- [本文]
────
Fig.8-14 アプリケーションの拡張子マッピングの追加/編集
fig8_14

 たとえば,ASPの拡張子を“.htm”に変更したとする。そうすれば,ASPのスクリプトファイルの拡張子が.htmに変更され,スクリプトファイルのURLが“http://サーバー名/foobar.htm”のように表現されるから,ユーザーがASPによってスクリプトファイルが実行されているということに気づきにくくなる。ASPによってスクリプトファイルが実行されているということがわかると,少々好奇心のあるユーザーは,URLの後ろに不正なデータを付け加えて試してみたり,IISやASPのセキュリティホールを突いてみたりと,悪戯したくなることもある。その点,拡張子を.htmにしておけば,一見ASPではなく単純なHTMLファイルのように見えるので,偽装するのに効果がある。


One Point! ただし,本当に悪意のあるクラッカーは,IISに直接HTTPを使って接続し,ヘッダー情報を参照したり,応答を見たりすることで,セキュリティホールを見つけ出そうとする。そのため,拡張子の偽装程度では,あまり効果はない。あくまでも,好奇心を持つ一般的なユーザーを排除する程度の効果しかないものと考えてほしい。

【アプリケーションのオプション】

 [アプリケーションのオプション]ページでは,ASPスクリプトの動作に関する設定をする(Fig.8-15)。

Fig.8-15 [アプリケーションのオプション]ページ
fig8_15

 各オプションの意味は,以下のとおりである。

[セッションの状態を有効にする]
 セッションとは,ASPにおけるSessionオブジェクトに相当する。Sessionオブジェクトは,各クライアントに対して固有の値を保持することができるオブジェクトである。Sessionオブジェクトの詳細については,「8.2.2 アプリケーションとセッション」で説明する。
 通常はこの項目にチェックを付けておく。ここにチェックを付けたときには,セッションのタイムアウト時間も合わせて設定する。デフォルトは20分であり,20分間通信がないと,クライアントの状態を保持しているSessionオブジェクトは破棄される。この設定は,ASPのスクリプトからSessionオブジェクトのTimeoutプロパティを変更することで,上書き設定することもできる。
────
- [提示資料]
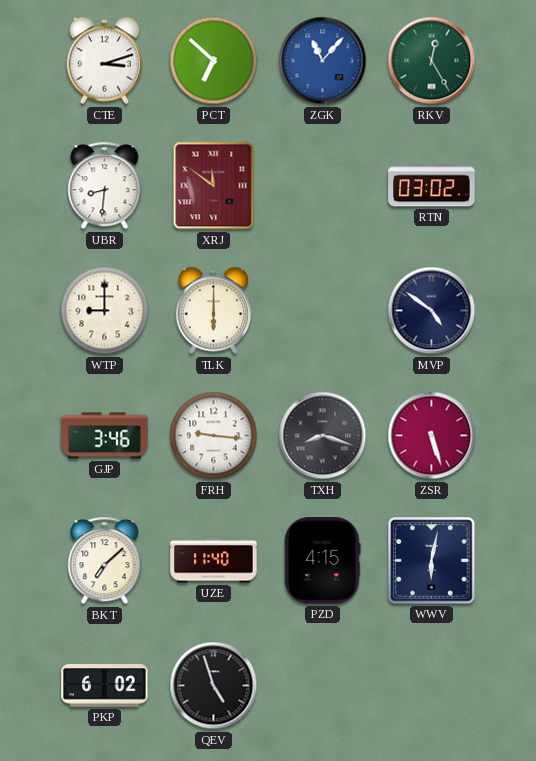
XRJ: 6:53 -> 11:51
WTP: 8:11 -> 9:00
────
- [課題]
A. 本文のうち、「Fig.8-15 [アプリケーションのオプション]ページ」から「ンとセッション」で説明する。」までの部分をすべて、一字も変えずに書き写しなさい。
B. 本文について、次の問いに答えなさい。
(i) 例として、ASPの拡張子を何に変更したとしているか。
(ii) 本当に悪意のあるクラッカーは、何を使ってIISに直接接続するとされているか。
(iii) セッションのタイムアウト時間のデフォルトは何分か。

- [正解]
A.
Fig.8-15 [アプリケーションのオプション]ページ
fig8_15

 各オプションの意味は,以下のとおりである。

[セッションの状態を有効にする]
 セッションとは,ASPにおけるSessionオブジェクトに相当する。Sessionオブジェクトは,各クライアントに対して固有の値を保持することができるオブジェクトである。Sessionオブジェクトの詳細については,「8.2.2 アプリケーションとセッション」で説明する。

B.
(i) “.htm”
(ii) HTTP
(iii) 20分